Start of RECORDS FOR PROCESSING

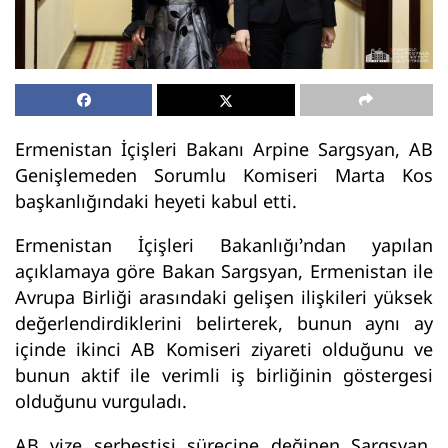
Ermenistan İçişleri Bakanı Arpine Sargsyan, AB
Genişlemeden Sorumlu Komiseri Marta Kos
başkanlığındaki heyeti kabul etti.
Ermenistan İçişleri Bakanlığı’ndan yapılan
açıklamaya göre Bakan Sargsyan, Ermenistan ile
Avrupa Birliği arasındaki gelişen ilişkileri yüksek
değerlendirdiklerini belirterek, bunun aynı ay
içinde ikinci AB Komiseri ziyareti olduğunu ve
bunun aktif ile verimli iş birliğinin göstergesi
olduğunu vurguladı.
AB vize serbestisi sürecine değinen Sargsyan,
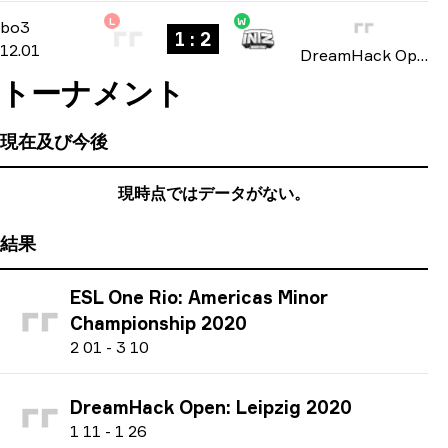
L
W
North American Open Qualifier
-
bo3
bo3
1 : 2
12.01
DreamHack Open: Leipzig 2020
トーナメント
現在及び今後
現時点ではデータがない。
結果
ESL One Rio: Americas Minor
Championship 2020
2
01
-
3
10
DreamHack Open: Leipzig 2020
1
11
-
1
26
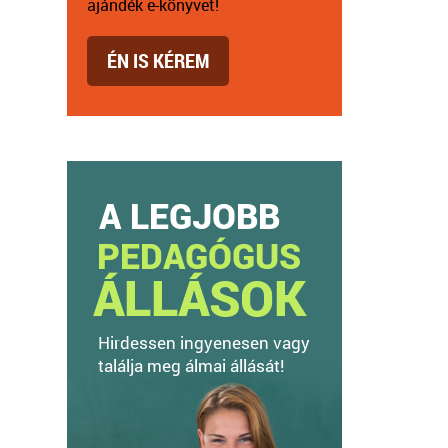
ajándék e-könyvet!
ÉN IS KÉREM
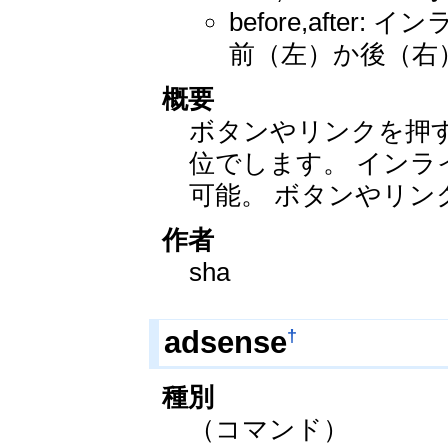
before,aft
前（左）か後（右
概要
ボタンやリンクを押
位でします。 インラ
可能。 ボタンやリン
作者
sha
†
adsense
種別
（コマンド）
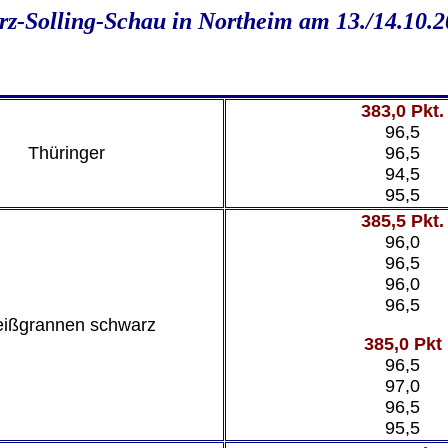
z-Solling-Schau in Northeim am 13./14.10.
383,0 Pkt.
96,5
Thüringer
96,5
94,5
95,5
385,5 Pkt.
96,0
96,5
96,0
96,5
ißgrannen schwarz
385,0 Pkt
96,5
97,0
96,5
95,5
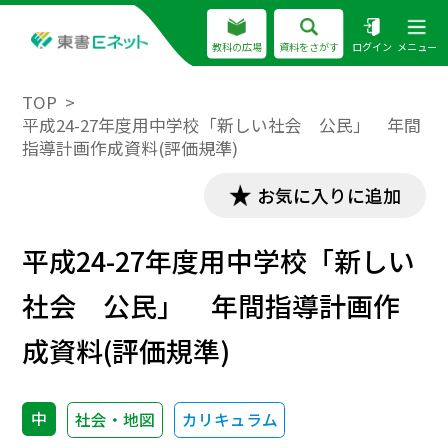
教科の広場
資料をさがす
ログイン
メニュー
TOP
平成24-27年度用中学校「新しい社会 公民」 年間
指導計画作成資料(評価規準)
お気に入りに追加
平成24-27年度用中学校「新しい
社会 公民」 年間指導計画作
成資料(評価規準)
中
社会・地図
カリキュラム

End of RECORDS FOR PROCESSING

PROBLEM DESCRIPTION: Copy out every line of text in the listing above, word for word, leaving out the pictures.

EXPECTED ANSWER:
Ermenistan İçişleri Bakanı Arpine Sargsyan, AB
Genişlemeden Sorumlu Komiseri Marta Kos
başkanlığındaki heyeti kabul etti.
Ermenistan İçişleri Bakanlığı’ndan yapılan
açıklamaya göre Bakan Sargsyan, Ermenistan ile
Avrupa Birliği arasındaki gelişen ilişkileri yüksek
değerlendirdiklerini belirterek, bunun aynı ay
içinde ikinci AB Komiseri ziyareti olduğunu ve
bunun aktif ile verimli iş birliğinin göstergesi
olduğunu vurguladı.
AB vize serbestisi sürecine değinen Sargsyan,
L
W
North American Open Qualifier
-
bo3
bo3
1 : 2
12.01
DreamHack Open: Leipzig 2020
トーナメント
現在及び今後
現時点ではデータがない。
結果
ESL One Rio: Americas Minor
Championship 2020
2
01
-
3
10
DreamHack Open: Leipzig 2020
1
11
-
1
26
ajándék e-könyvet!
ÉN IS KÉREM
before,aft
前（左）か後（右
概要
ボタンやリンクを押
位でします。 インラ
可能。 ボタンやリン
作者
sha
†
adsense
種別
（コマンド）
z-Solling-Schau in Northeim am 13./14.10.
383,0 Pkt.
96,5
Thüringer
96,5
94,5
95,5
385,5 Pkt.
96,0
96,5
96,0
96,5
ißgrannen schwarz
385,0 Pkt
96,5
97,0
96,5
95,5
教科の広場
資料をさがす
ログイン
メニュー
TOP
平成24-27年度用中学校「新しい社会 公民」 年間
指導計画作成資料(評価規準)
お気に入りに追加
平成24-27年度用中学校「新しい
社会 公民」 年間指導計画作
成資料(評価規準)
中
社会・地図
カリキュラム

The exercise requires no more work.